## Friday, November 2, 2012

### Simple Bayesian bootstrap

Bootstrapping is a very popular statistical technique. However, its Bayesian analogue proposed by Rubin (1981) is not very common. I was looking for an example of its implementation in GNU R and could not find one so I decided to write a snippet presenting it.

In standard bootstrapping observations are sampled with replacement. This implies that observation weights follow multinomial distribution. In Bayesian bootstrap multinomial distribution is replaced by Dirichlet distribution.

This observation leads to very simple implementation of Bayesian bootstrap using gtools package. Here is the code presenting it with a simple application giving frequentist and Bayesian 95% confidence interval for mean in fbq and bbq variables:

library(gtools)

# Bayesian bootstrap
mean.bb <- function(x, n) {
apply(rdirichlet(n, rep(1, length(x))), 1, weighted.mean, x = x)
}

# standard bootstrap
mean.fb <- function(x, n) {
replicate(n, mean(sample(x, length(x), TRUE)))
}

set.seed(1)
reps <- 100000
x <- cars\$dist
system.time(fbq <- quantile((mean.fb(x, reps)), c(0.025, 0.075)))
system.time(bbq <- quantile((mean.bb(x, reps)), c(0.025, 0.075)))

As it can be seen implementation of Bayesian bootstrap is fairly simple.

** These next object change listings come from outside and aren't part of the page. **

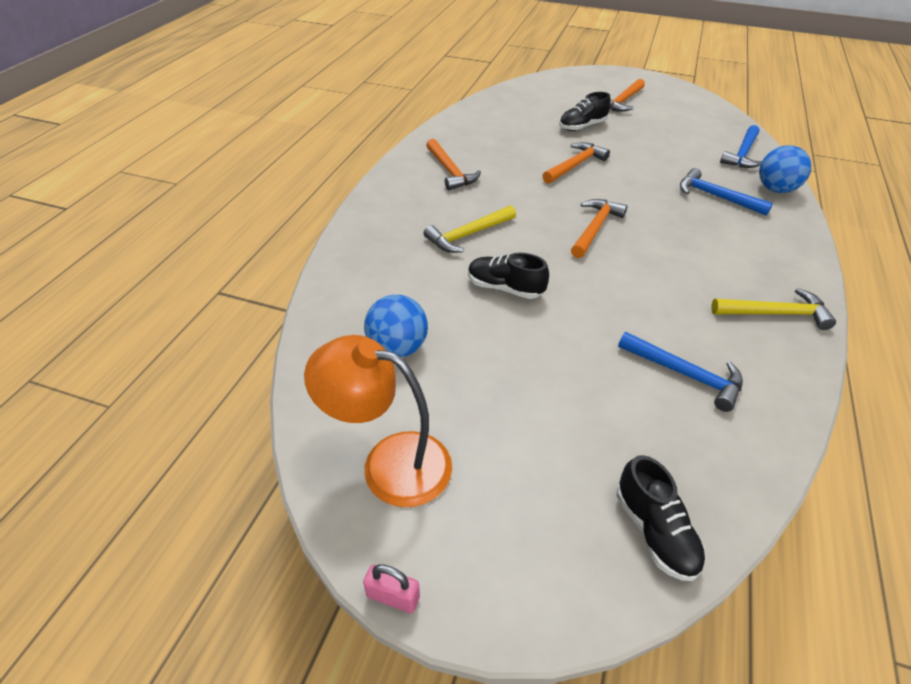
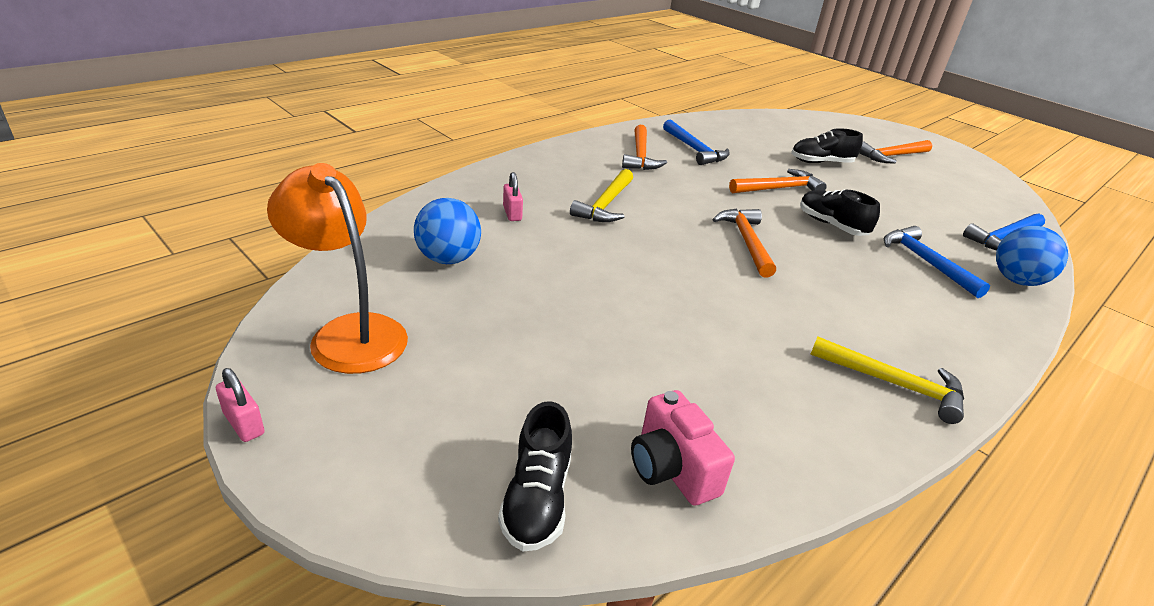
camera: 25 degrees right, 10 degrees down
yellow hammer [424,205,516,253] -> yellow hammer turned 60 degrees counterclockwise [570,169,633,222]
black shoe [468,253,549,299] -> black shoe moved to [800,189,880,236]
orange hammer [571,199,627,258] -> orange hammer turned 60 degrees counterclockwise [712,209,776,278]
blue hammer [618,332,743,412] -> blue hammer moved to [663,120,730,165]
none -> pink padlock [503,172,523,221]
none -> pink camera [631,390,735,506]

On my computer Bayesian bootstrap is approximately 80% slower than standard bootstrap, but its performance probably could be improved.

#### 3 comments:

1. Would there be a difference between using your random deviates taken from the Dirichlet distribution as probabilities in taking samples from x instead of computing the mean of the random deviates with x as weights as you are showing here?

2. Yes - there is a big difference. The method with taking them as probabilities in taking samples from x leads to much higher dispersion in results and is incorrect.

You can see it for example by drawing density plots of the bootstrap distribution calculated in both ways.

3. Yes, I can see there's a large difference, thanks.